The degree diploma may be awarded once the postgraduate student has completed all theoretical studies and his or her doctoral dissertation or Licentiate thesis has been approved.  In addition, the student must be registered for attendance or non-attendance at the University.  The diploma will not be prepared automatically; the student must submit a written request for a degree diploma to Viikki Student Services.

The instructions and the form for the request for degree diploma are in Flamma.

Licentiate thesis examiners are appointed by the Faculty Council. Licentiate theses are examined in accordance with the same guidelines and principles as doctoral dissertations. The Faculty Council grades the thesis on the basis of the examiners’ statements.

At the University of Helsinki there is a system for monitoring doctoral (postgraduate, PhD) students’ study progress. The system offers support and academic advice to doctoral students whose studies are in danger of being delayed.

The system screens out students who were granted the right to pursue a postgraduate degree six years ago or more, and who have not completed their degree. The study progress is surveyed annually in the spring.

As a doctoral student, if your degree is not completed before the end of the academic year (31 July), you must devise a personal study plan.

The screening does not affect your right to pursue a degree, but a registration block will be set. The registration block will be removed when you present a study plan that is approved by your faculty. After this you may register as an attending student and continue with your studies. Approved study plan is valid for three years at a time.

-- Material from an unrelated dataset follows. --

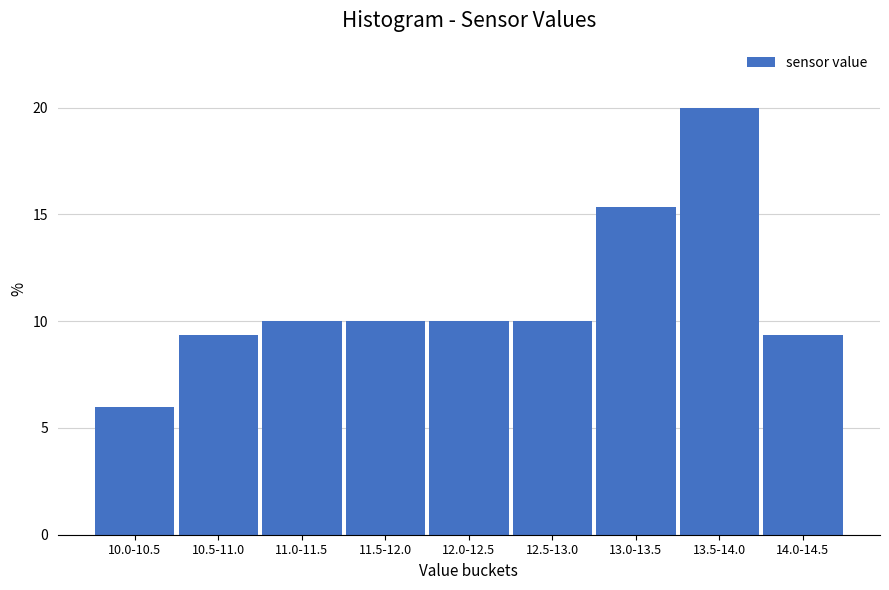

Reading left to right, list all the values displayed in this chart.

10.0-10.5=6.0	10.5-11.0=9.3	11.0-11.5=10.0	11.5-12.0=10.0	12.0-12.5=10.0	12.5-13.0=10.0	13.0-13.5=15.3	13.5-14.0=20.0	14.0-14.5=9.3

If the examination process for your dissertation manuscript has begun, but your degree will not be completed by the end of the academic year, contact the Doctoral study services to remove the registration block.

Otherwise, contact your supervisor and prepare a new, updated personal study plan. The personal study plan includes a postgraduate studies monitoring form and an updated study and research plan (free form, maximum three pages) approved by the professor in charge.
Postgraduate studies monitoring form word

Postgraduate students who have been granted doctoral study right before 1 January 2014 must join to doctoral programmes.